Electronic design files
=== Begin Enclosure ===
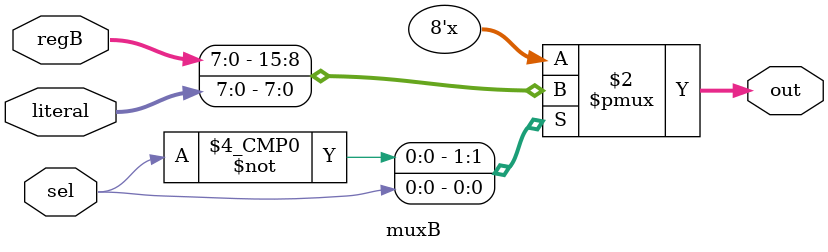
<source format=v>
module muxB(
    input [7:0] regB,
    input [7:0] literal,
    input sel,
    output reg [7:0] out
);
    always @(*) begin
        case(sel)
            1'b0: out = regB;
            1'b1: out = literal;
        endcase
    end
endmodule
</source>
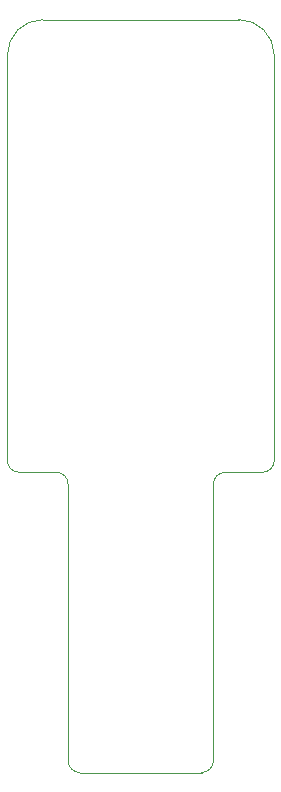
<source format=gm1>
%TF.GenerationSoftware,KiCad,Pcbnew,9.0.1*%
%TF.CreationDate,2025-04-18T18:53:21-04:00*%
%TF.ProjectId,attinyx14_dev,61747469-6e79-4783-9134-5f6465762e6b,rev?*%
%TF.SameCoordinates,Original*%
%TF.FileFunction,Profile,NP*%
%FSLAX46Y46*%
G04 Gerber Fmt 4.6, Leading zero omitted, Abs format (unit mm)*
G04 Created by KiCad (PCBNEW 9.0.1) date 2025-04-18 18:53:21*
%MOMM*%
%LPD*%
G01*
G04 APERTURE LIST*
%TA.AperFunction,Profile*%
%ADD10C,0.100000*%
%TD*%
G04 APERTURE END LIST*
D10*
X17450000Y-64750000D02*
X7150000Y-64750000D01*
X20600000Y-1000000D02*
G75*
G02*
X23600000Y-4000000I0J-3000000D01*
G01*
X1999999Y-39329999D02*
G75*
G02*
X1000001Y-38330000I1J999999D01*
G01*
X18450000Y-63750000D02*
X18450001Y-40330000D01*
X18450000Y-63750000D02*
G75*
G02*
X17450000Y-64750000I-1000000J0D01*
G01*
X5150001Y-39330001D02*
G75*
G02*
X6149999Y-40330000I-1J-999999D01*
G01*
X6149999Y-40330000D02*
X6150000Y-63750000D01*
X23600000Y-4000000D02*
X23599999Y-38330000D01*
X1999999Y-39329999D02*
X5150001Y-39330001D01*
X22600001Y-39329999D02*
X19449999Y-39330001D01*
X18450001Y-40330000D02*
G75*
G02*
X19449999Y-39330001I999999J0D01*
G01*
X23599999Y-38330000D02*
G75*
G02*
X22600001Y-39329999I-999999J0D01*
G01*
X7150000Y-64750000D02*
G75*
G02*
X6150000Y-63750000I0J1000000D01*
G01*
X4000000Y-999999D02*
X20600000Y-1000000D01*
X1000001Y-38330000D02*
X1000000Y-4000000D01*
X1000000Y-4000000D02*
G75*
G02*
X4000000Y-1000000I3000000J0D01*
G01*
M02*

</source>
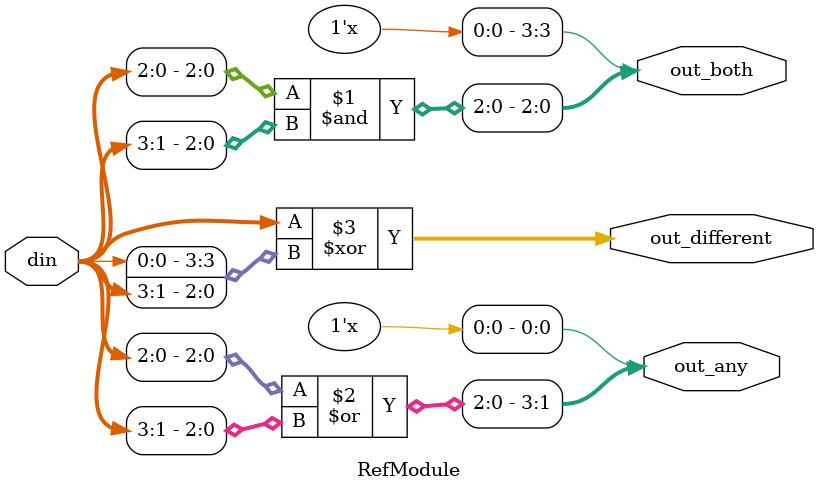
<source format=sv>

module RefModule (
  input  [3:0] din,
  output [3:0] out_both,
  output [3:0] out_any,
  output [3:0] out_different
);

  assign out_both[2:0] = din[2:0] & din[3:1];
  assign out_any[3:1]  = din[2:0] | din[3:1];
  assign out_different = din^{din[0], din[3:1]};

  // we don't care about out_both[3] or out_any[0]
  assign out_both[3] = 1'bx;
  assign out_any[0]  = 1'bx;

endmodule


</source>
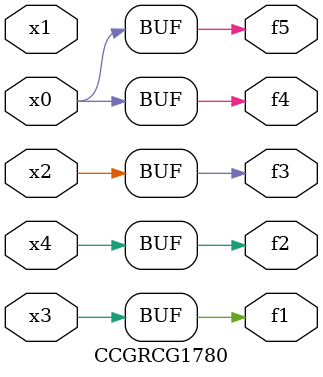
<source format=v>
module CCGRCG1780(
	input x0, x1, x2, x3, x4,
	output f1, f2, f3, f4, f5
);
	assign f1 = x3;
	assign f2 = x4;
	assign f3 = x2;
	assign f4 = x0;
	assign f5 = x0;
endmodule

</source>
=== End Enclosure ===
=== Begin Enclosure ===
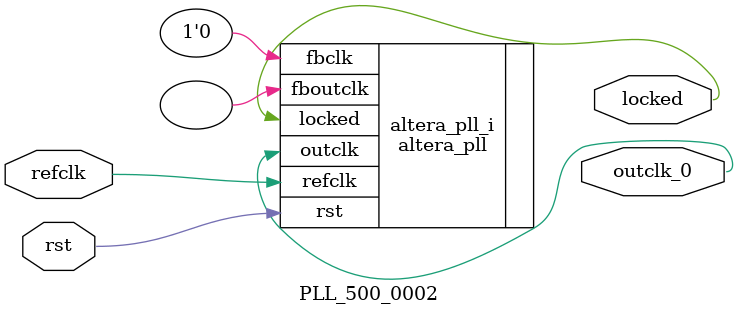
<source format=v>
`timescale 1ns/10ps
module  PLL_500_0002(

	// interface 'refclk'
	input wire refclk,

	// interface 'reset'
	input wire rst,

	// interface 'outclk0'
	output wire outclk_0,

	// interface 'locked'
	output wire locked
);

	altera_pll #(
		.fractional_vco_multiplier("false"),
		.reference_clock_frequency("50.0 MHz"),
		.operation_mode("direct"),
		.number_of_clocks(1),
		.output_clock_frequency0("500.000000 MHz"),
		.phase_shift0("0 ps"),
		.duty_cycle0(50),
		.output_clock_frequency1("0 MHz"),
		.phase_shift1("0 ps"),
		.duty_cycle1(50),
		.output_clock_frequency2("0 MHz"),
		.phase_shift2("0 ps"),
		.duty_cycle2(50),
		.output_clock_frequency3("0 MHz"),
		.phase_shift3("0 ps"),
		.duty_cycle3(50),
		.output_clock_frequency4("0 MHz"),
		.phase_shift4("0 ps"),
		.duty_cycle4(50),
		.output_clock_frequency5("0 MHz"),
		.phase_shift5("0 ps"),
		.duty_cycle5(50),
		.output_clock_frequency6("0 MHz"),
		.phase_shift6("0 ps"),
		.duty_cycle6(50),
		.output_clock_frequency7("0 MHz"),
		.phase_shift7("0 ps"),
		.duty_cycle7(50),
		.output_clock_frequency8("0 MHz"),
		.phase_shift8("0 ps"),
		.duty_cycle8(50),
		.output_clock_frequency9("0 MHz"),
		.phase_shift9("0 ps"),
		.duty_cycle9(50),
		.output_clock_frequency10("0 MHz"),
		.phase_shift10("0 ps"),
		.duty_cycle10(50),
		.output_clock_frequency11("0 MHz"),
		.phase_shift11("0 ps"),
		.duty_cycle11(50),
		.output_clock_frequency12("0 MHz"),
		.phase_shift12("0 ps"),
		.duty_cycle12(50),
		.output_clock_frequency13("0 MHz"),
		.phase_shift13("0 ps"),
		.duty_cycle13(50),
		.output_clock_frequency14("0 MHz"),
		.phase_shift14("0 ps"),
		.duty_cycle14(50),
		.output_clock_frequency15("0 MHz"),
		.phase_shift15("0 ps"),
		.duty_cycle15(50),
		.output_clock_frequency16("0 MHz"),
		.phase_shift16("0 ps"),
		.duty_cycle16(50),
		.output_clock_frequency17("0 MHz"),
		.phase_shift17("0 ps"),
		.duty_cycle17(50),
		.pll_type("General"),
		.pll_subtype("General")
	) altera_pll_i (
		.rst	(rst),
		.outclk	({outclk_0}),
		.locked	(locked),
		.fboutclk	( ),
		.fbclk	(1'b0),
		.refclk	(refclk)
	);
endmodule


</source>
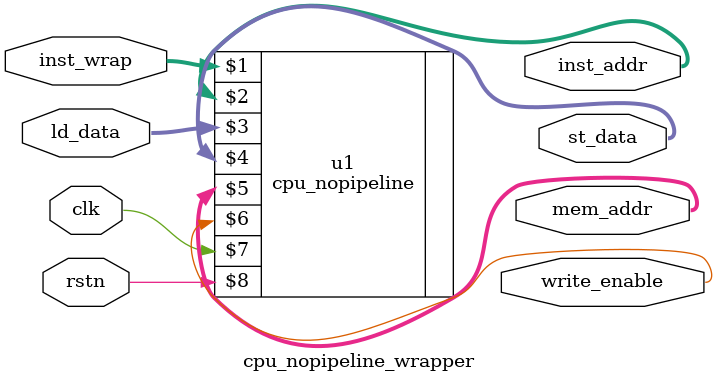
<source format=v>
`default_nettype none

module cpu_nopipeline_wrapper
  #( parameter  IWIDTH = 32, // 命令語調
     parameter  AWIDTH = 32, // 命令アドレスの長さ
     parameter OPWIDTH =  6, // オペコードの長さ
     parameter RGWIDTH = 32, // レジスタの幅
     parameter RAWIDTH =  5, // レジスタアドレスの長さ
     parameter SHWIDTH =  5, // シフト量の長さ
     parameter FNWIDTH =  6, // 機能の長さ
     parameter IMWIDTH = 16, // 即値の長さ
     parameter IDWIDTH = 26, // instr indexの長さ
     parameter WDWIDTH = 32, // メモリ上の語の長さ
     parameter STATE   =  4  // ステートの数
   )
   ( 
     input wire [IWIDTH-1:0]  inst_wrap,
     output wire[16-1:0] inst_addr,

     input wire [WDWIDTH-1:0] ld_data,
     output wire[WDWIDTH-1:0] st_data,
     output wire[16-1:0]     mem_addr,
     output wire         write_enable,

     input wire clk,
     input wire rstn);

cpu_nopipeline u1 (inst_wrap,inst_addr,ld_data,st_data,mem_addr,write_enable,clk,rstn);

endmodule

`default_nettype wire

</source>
=== End Enclosure ===
=== Begin Enclosure ===
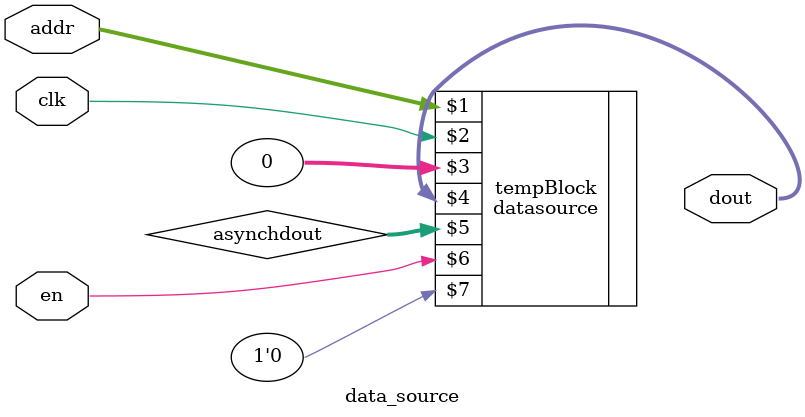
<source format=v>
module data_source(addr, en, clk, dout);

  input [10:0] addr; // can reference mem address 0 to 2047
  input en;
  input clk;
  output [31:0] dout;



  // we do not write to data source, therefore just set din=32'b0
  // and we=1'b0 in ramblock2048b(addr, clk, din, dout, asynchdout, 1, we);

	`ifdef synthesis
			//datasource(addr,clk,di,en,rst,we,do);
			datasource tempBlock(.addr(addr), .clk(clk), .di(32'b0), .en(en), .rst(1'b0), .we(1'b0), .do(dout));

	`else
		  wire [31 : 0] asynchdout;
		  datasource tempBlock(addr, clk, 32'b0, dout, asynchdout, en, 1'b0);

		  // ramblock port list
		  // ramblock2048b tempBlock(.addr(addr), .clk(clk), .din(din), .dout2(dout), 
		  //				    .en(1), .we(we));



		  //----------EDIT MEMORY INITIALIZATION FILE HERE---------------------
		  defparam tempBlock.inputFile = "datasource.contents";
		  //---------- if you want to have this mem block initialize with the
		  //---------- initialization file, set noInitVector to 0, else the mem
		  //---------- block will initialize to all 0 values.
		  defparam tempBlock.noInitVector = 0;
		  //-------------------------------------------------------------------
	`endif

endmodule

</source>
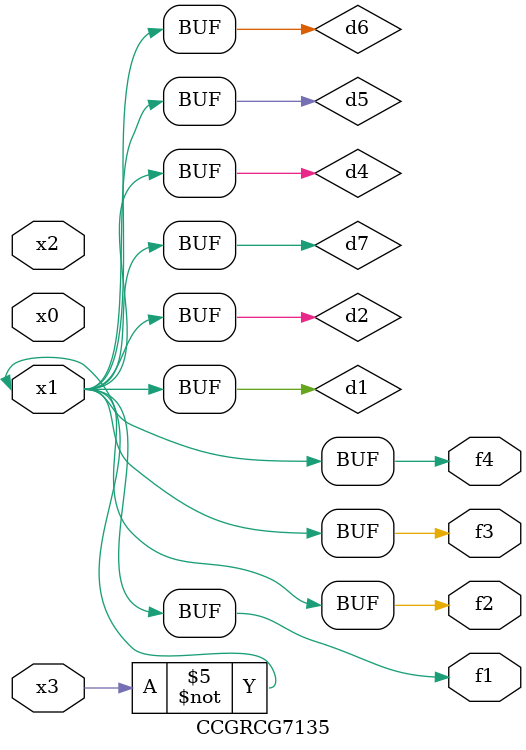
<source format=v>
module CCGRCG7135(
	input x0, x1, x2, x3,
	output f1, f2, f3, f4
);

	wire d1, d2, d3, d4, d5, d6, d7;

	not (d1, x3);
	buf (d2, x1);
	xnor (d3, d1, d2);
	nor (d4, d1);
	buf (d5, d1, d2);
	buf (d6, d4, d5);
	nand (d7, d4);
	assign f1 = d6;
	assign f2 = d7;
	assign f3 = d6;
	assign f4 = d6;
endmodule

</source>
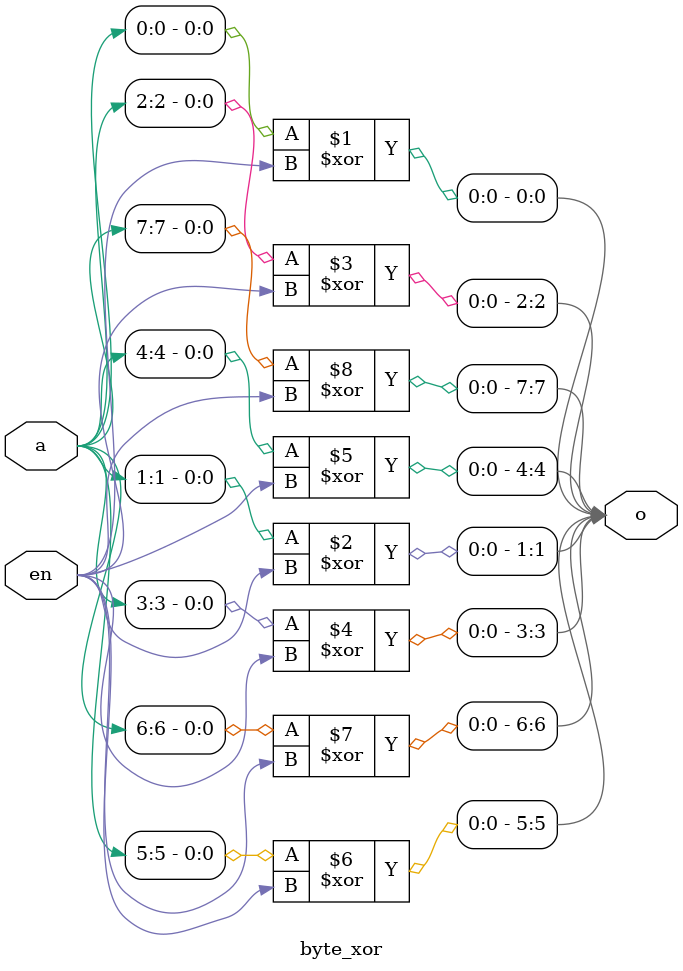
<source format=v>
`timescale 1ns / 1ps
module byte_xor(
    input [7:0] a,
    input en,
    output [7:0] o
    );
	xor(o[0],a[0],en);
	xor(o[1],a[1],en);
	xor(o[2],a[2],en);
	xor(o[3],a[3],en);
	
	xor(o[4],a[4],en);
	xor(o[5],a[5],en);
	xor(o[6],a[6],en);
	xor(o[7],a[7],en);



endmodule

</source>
=== End Enclosure ===
## DIRECTIVE
Copy out each line of the data that holds the string "else".

## RESPONSE AREA
	`else
		  //---------- initialization file, set noInitVector to 0, else the mem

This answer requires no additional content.